[Opening Record extracts section]

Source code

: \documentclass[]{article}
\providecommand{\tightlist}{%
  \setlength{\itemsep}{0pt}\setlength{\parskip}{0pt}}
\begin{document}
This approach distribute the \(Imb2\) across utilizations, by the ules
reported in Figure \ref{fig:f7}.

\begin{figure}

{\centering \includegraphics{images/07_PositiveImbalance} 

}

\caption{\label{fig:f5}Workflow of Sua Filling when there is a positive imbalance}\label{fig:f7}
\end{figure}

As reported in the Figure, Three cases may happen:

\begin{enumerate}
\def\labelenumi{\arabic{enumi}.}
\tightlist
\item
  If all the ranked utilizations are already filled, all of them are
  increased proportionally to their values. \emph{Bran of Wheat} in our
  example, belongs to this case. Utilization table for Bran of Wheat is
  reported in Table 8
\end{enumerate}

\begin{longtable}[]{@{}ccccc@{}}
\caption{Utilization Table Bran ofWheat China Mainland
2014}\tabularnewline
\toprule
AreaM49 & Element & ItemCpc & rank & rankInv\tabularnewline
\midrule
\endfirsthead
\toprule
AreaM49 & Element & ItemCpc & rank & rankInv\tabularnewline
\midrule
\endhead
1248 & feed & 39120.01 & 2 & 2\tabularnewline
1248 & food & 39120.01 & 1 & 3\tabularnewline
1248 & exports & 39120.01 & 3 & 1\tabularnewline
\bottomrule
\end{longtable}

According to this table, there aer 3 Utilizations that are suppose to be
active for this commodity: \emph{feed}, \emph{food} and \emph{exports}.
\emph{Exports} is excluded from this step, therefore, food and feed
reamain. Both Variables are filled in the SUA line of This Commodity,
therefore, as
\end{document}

[Closing Record extracts section]

The records must each be output verbatim, with nothing left out.

Source code

: \documentclass[]{article}
\providecommand{\tightlist}{%
  \setlength{\itemsep}{0pt}\setlength{\parskip}{0pt}}
\begin{document}
This approach distribute the \(Imb2\) across utilizations, by the ules
reported in Figure \ref{fig:f7}.

\begin{figure}

{\centering \includegraphics{images/07_PositiveImbalance} 

}

\caption{\label{fig:f5}Workflow of Sua Filling when there is a positive imbalance}\label{fig:f7}
\end{figure}

As reported in the Figure, Three cases may happen:

\begin{enumerate}
\def\labelenumi{\arabic{enumi}.}
\tightlist
\item
  If all the ranked utilizations are already filled, all of them are
  increased proportionally to their values. \emph{Bran of Wheat} in our
  example, belongs to this case. Utilization table for Bran of Wheat is
  reported in Table 8
\end{enumerate}

\begin{longtable}[]{@{}ccccc@{}}
\caption{Utilization Table Bran ofWheat China Mainland
2014}\tabularnewline
\toprule
AreaM49 & Element & ItemCpc & rank & rankInv\tabularnewline
\midrule
\endfirsthead
\toprule
AreaM49 & Element & ItemCpc & rank & rankInv\tabularnewline
\midrule
\endhead
1248 & feed & 39120.01 & 2 & 2\tabularnewline
1248 & food & 39120.01 & 1 & 3\tabularnewline
1248 & exports & 39120.01 & 3 & 1\tabularnewline
\bottomrule
\end{longtable}

According to this table, there aer 3 Utilizations that are suppose to be
active for this commodity: \emph{feed}, \emph{food} and \emph{exports}.
\emph{Exports} is excluded from this step, therefore, food and feed
reamain. Both Variables are filled in the SUA line of This Commodity,
therefore, as
\end{document}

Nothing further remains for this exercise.